The United Nations is moving at least 700 employees and 180,000 square feet of office space to 305 East 36th Street, according to a report in Real Estate Weekly.The price tag is not entirely clear, but the US pays a signficant portion of the UN budget, though the costs may be close to the budgeted amount because the UN is not taking Class A space.
A spokesman for the UN confirmed to Real Estate Weekly that the move will begin next year, as the famed UN Building undergoes an extensive renovation. The renovation of the building should last through 2015.
The UN employees will move into a 79-year-old building known as the Albano Building, which is just off Second Avenue and only blocks from its regular home. The UN's new home is a drab Class B building that needs an upgrade. The UN will foot the entire bill for all renovations.
The spokesman said it hasn't been determined which offices will move and which will stay during the six-year renovation. A source told Real Estate Weekly the rents for its new home will be under $50 per square foot, an inexpensive option during a time when Manhattan office rents are at all-time highs.
This renovation project has ballooned in costs from when it was first proposed. The building needs upgrades to heating, air conditioning, electrical, and telecommunications systems, along with asbestos removal. The renovations and work will include:
The renovation of the UN headquarters will begin with the construction of a new conference building, a roughly 100,000 s/f temporary structure to be built on the campus’s green lawn to the west of the Secretariat Building. That structure will provide facilities for the General Assembly while the governing body’s normal meeting space is renovated. The work is scheduled to begin next year, with construction on the Secretariat Building to start soon after.
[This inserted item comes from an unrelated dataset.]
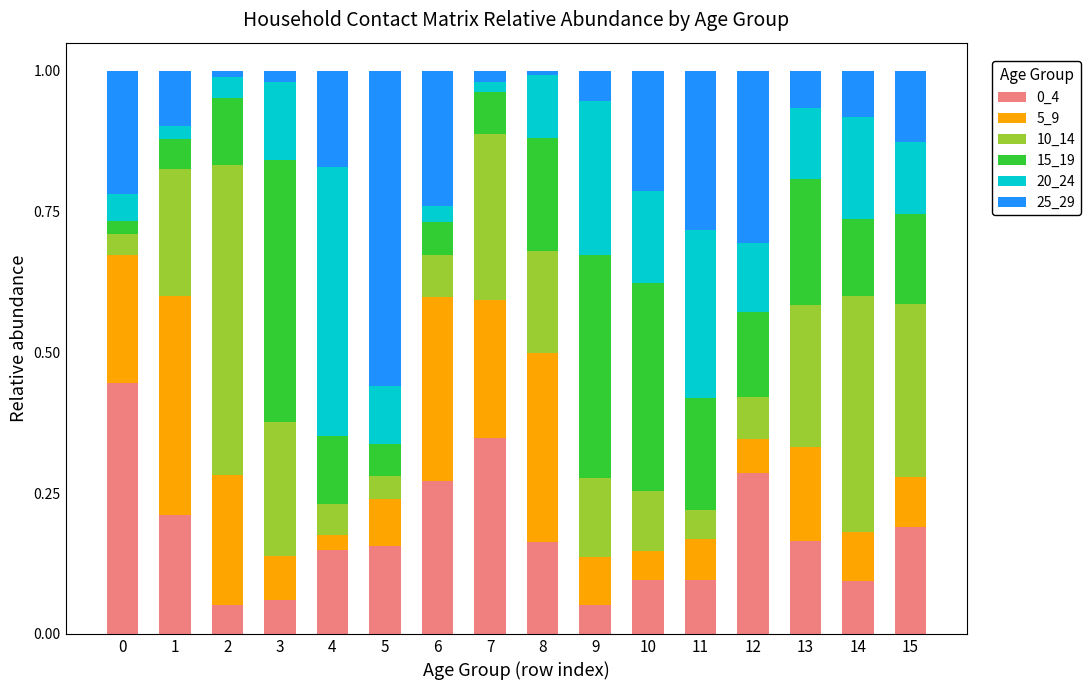

What is the total value across all series at 6?

1.0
Rumors have circulated in the Manhattan construction industry that a deal is close with the construction company Skanska to carry out the work.
The UN solicited bids from construction firms months ago but according to Schmidt only received three responses, an indication of not only how few companies there are that can tackle a project of such scope and complexity but also of how thinly stretched both the city’s construction industry and the supply of materials and equipment has become amid the current building boom in Manhattan.